▸ Text passage:
☆ ☆ ☆

Kissinger on the EU and Islam

I’ve been reading Henry Kissinger’s new book, World Order, and it is a very informative book about grand strategic world history as seen through the eyes of one of the global elite’s better-known servitors. It’s interesting how regardless of whether one looks at the world through the 4GW lens or through the NWO lens, the same diagnosis appears: the modern Westphalian state is endangered:

German unification altered the equilibrium of Europe because no constitutional arrangement could change the reality that Germany alone was again the strongest European state. The single currency produced a degree of unity that had not been seen in Europe since the Holy Roman Empire. Would the EU achieve the global role its charter proclaimed, or would it, like Charles V’s empire, prove incapable of holding itself together?

☆ ☆ ☆

Collected data:

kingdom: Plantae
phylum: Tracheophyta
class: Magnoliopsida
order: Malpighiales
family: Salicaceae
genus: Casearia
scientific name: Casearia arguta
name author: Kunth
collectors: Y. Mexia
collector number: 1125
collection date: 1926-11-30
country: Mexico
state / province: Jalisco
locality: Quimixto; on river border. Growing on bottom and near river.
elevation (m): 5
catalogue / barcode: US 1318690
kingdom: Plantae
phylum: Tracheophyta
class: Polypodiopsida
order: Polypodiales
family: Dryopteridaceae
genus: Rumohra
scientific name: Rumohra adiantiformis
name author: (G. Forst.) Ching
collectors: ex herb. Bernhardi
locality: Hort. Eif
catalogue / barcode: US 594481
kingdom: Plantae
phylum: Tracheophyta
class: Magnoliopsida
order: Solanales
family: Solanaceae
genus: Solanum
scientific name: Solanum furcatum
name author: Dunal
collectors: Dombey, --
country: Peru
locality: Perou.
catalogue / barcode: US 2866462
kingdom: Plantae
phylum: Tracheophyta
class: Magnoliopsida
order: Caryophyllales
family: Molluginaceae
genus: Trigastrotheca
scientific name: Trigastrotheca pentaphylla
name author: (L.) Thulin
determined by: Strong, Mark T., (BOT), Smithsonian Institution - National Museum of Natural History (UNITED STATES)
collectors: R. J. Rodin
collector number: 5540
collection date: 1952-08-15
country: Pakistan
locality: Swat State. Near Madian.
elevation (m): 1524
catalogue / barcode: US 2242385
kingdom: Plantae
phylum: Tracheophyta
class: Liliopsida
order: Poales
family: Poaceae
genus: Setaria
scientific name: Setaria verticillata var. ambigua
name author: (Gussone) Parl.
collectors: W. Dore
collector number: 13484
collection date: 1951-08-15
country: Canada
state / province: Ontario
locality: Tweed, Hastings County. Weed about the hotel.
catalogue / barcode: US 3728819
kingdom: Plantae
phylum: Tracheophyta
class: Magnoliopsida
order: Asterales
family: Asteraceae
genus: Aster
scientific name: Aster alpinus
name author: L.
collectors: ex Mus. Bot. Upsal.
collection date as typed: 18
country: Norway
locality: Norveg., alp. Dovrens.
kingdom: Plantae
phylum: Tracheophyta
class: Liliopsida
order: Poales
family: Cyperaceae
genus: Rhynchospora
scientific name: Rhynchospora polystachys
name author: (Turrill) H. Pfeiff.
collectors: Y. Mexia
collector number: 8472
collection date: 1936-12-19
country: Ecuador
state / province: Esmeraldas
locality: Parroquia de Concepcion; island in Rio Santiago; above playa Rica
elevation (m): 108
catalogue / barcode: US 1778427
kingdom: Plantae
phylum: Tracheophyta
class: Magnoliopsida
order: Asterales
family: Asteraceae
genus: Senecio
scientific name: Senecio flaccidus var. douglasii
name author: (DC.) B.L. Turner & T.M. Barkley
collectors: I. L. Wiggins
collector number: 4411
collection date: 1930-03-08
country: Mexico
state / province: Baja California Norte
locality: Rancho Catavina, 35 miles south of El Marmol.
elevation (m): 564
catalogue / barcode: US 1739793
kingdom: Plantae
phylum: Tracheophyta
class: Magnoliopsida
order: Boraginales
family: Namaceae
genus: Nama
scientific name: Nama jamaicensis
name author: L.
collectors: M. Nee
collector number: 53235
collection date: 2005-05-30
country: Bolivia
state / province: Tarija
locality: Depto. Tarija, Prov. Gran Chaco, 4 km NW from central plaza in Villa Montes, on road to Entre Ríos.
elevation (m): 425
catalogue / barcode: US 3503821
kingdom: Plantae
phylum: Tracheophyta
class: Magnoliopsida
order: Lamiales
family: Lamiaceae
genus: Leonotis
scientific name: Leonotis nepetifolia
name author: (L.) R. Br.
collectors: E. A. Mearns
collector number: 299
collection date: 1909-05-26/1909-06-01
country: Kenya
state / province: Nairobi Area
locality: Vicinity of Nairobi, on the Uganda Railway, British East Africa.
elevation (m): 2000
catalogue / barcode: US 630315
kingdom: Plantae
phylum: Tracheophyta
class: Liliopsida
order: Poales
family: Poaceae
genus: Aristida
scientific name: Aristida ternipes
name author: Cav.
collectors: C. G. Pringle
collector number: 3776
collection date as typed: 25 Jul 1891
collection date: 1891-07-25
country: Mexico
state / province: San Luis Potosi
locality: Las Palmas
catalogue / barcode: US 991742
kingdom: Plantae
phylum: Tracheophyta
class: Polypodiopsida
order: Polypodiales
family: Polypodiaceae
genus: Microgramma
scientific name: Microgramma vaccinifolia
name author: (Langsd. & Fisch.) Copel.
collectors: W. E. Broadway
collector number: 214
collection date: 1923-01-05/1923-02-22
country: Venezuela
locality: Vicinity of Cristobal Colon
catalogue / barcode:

☆ ☆ ☆

Reproduce the passage about Kissinger's book on world order word for word from "German unification altered" to "holding itself together?".

German unification altered the equilibrium of Europe because no constitutional arrangement could change the reality that Germany alone was again the strongest European state. The single currency produced a degree of unity that had not been seen in Europe since the Holy Roman Empire. Would the EU achieve the global role its charter proclaimed, or would it, like Charles V’s empire, prove incapable of holding itself together?